Dr. Tarah Castleberry, o diretor médico da Virgin Galactic, disse que a empresa irá conduzir exames médicos para cada astronauta para garantir a segurança e está considerando voar em pessoas com próteses, deficiências auditivas, paralisia e outras condições médicas e deficiências físicas.
A Blue Origin, empresa de Jeff Bezos, fundador da Amazon, disse em comunicado que os passageiros devem se encontrar sua própria lista de requisitos funcionais que pode impedir que indivíduos cegos, surdos ou com mobilidade reduzida voem.
Apurva Varia, 48, é surdo e uma das pessoas que continuariam a ser excluídas por tais regras.
“As organizações espaciais nos disseram que não podemos ir ao espaço, mas por quê? Mostre-me a prova ”, disse ele.
Na nona série, o Sr. Varia se lembra de assistir a um lançamento de um ônibus espacial na TV. O canal não tinha legendas, então o Sr. Varia não entendia o que era o ônibus espacial ou por que as pessoas estavam sentadas lá dentro vestindo ternos laranja. Quando a contagem regressiva chegou a zero, ele disse que ficou surpreso ao vê-la explodir no céu e desaparecer.

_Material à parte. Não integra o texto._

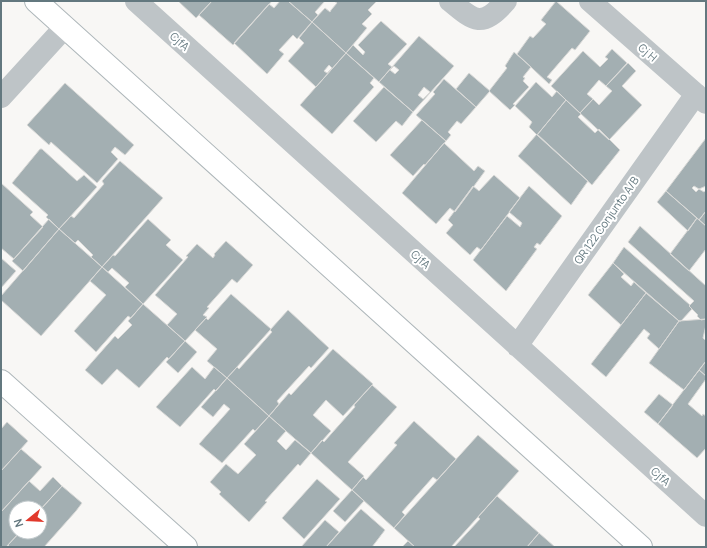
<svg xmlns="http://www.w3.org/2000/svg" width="707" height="548" font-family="Manrope,sans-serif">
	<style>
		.building { fill: #a3afb2; stroke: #d9d9d7; fill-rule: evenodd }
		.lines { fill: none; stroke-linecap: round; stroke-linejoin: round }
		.secondary-casing { stroke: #aeb7ba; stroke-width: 24 }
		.street { stroke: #bec4c7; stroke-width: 22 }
		.secondary { stroke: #fff; stroke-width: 22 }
		.labels { text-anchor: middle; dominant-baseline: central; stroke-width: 4; stroke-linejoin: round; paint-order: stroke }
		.street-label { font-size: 11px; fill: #63787f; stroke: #fff }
	</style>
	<rect width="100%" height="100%" fill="#f8f7f5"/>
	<path class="building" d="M178 1H212L196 18Z
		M212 1H272L233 45 199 15Z
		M280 1H288L312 22 297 39 293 35 279 50 284 54 267 74 234 43 269 4 274 8Z
		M288 1H325L315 12 318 15 312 22Z
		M334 1H377L368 10 372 14 362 24 367 28 346 53 312 22 325 8 330 12 331 10 337 3Z
		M556 1 590 31 575 50 572 48 547 77 552 80 549 84 517 54 530 36 533 38 546 24 541 20Z
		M381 21 407 44 388 64 392 67 379 82 346 53 353 45 363 55 365 52 358 45Z
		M312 22 346 53 316 87 288 61 304 43 299 38ZM329 65 332 68 327 73 324 71Z
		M419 36 454 66 413 112 379 82ZM394 66 399 70 395 74 390 70ZM424 87 430 92 423 99 418 95Z
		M612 49 627 63 606 86 599 80 587 94 593 99 580 113 551 86 583 51 600 67 608 59 605 57Z
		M514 52 531 67 523 77 525 78 523 81 529 87 513 104 515 105 510 110 489 91 507 68 505 66Z
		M346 53 374 78 370 83 374 87 332 134 300 105Z
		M628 63 636 71 622 86 642 105 609 140 580 113 593 99 599 105 612 91 606 86Z
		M469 73 490 91 476 107 456 89Z
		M444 79 476 107 461 124 457 121 448 132 451 135 446 141 416 115 435 94 433 92Z
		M536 82 552 97 557 91 566 100 537 135 529 127 532 122 515 106Z
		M65 83 134 145 125 155 115 147 111 152 118 159 97 183 51 142 49 145 27 125Z
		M384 87 413 112 402 126 396 121 376 142 353 121Z
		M566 100 581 114 578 117 595 133 599 129 620 150 592 185 537 135Z
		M422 120 446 141 425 165 424 164 413 176 390 155Z
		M537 134 588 181 571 205 518 156Z
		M706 138V186L699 189 704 192 706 190V211L699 220 666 191ZM694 186 699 189 696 192 692 188Z
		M444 143 474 171 478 166 485 171 455 212 450 208 436 224 402 193Z
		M40 149H42L77 181 84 175 97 187 59 229 46 217 48 215 12 183Z
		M120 161 163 198 102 267 91 257 93 255 78 240 75 243 59 229 71 216 74 218 104 184 102 181Z
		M494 175 520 198 481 250 477 247 470 255 446 233 453 225 448 220 473 186 479 191Z
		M1 183 33 212 30 215 43 227 14 259 1 248Z
		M529 186 562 216 540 245 537 243 534 247 537 249 506 291 473 260 507 216 520 227 522 223 509 212Z
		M666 191 697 218 688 231 657 202Z
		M706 211V226L699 220Z
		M697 218 706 226V249L689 271 670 254Z
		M49 219 59 229 23 271 12 261Z
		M148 219 171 240 166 245 183 260 143 304 125 287 129 283 112 268 108 272 102 267 113 255 115 256Z
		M640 226 706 286V319L701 320 697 316 698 315 689 306 694 301 628 242Z
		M59 229 102 267 41 336 1 300V296Z
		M226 241 253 265 237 283 232 279 207 307 209 308 203 315 207 317 185 341 167 325 177 314 155 295 188 257 186 256 197 244 213 258 215 255 214 254Z
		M624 247 690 305 689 306 692 309 681 321H679L613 263Z
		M1 258 16 271 1 288Z
		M613 263 624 274 621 277 631 286 634 282 646 293 621 325 588 295Z
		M102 267 143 304 131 318 128 316 96 352 74 331 106 295 90 281Z
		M646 293 679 321 659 349 647 338 650 334 644 329 606 377 591 364Z
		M231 294 271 329 227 378 207 361 217 349 195 330 206 318 208 320Z
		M143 304 185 341 169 359 167 357 139 388 117 369 102 385 85 370 115 336 118 339 132 325 128 321Z
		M288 310 329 348 311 368 309 366 277 401 279 404 269 416 227 378 237 367 239 369 272 332 270 330Z
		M706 319V325L703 338 706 341V361L684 390 649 363 679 321Z
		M185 341 197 352 178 373 166 362Z
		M333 349 373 384 343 416 326 400 313 415 331 431 311 453 269 416 289 393 291 395Z
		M706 361V376L699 370Z
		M192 367 205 379 214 367 227 378 216 391 214 389 180 427 156 407Z
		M699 370 706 376V379L688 404 702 416 703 414 706 416V448L697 458 658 424Z
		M227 378 269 416 255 431 253 429 222 463 199 444 230 409 224 404 213 417 201 407Z
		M372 385 397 407 348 462 364 476 352 490 311 453 322 440 324 442 355 407 354 405Z
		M659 394 673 405 658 424 644 412Z
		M269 416 286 431 277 441 286 450 295 440 311 453 300 466 298 464 265 501 267 502 249 522 219 494 221 492 210 482 226 464 238 474 256 455 244 444Z
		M414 421 456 459 437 480 433 477 402 512 405 515 394 528 352 490 363 477 366 480 397 445 394 443Z
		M7 422 28 441 1 471V429Z
		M478 435 519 471 451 547H415L394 528Z
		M21 449 42 467 1 512V471Z
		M53 477 62 486 40 510V508H16V532H20L6 547H1V512L29 481 40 491Z
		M317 479 340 499 304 539 282 518Z
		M62 486 82 503 76 511 44 547H10L8 545 20 532H40V510Z
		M352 490 364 501 345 522 333 511Z
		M497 496 539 533 527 547H454L480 519 478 517Z
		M361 509 385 530 372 547H326Z
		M325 520 339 532 326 547H301Z
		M539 533 555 547H527Z
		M408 541 415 547H402Z"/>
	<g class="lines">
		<g class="secondary-casing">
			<path id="secondary" d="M36 1 641 547
				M1 381 186 547"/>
		</g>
		<path class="street" d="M136 1 706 516
			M450 1C475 22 482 28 506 1
			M590 1 706 103
			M1 97 65 27
			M517 346 696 94"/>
		<use href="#secondary" class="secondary"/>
	</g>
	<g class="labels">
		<g class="street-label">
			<text transform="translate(180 41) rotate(42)">CjfA</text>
			<text transform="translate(648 52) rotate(41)">Cj H</text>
			<text transform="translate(606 220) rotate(-55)">QR 122 Conjunto A/B</text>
			<text transform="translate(421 259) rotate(42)">CjfA</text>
			<text transform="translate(661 476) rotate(42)">CjfA</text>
		</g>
	</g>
	<rect width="707" height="548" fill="none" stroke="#63787f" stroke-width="4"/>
	<g transform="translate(28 520) rotate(252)"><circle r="19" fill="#ffffff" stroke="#c1c9cc"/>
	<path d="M0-3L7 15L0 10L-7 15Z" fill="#e1392c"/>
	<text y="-6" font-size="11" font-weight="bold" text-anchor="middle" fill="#63787f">N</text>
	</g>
</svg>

Logo depois, o Sr. Varia escreveu uma carta para a NASA perguntando se ele poderia se inscrever para ser astronauta. Ele recebeu uma resposta dizendo que a NASA não podia aceitar astronautas surdos na época.
O Sr. Varia obteve diplomas avançados de engenharia e trabalhou para a NASA por duas décadas para missões espaciais diretas e ajudar a projetar sistemas de propulsão para satélites.
No vôo de domingo, ele se aproximou um pouco mais de seu sonho. Ele se viu batendo nas paredes e tetos enquanto tentava assinar na linguagem de sinais americana e tentou beber uma grande bolha de água flutuante, que espirrou em seu rosto.
“Foi uma experiência de outro mundo”, disse ele. “Espero ir para o espaço algum dia.”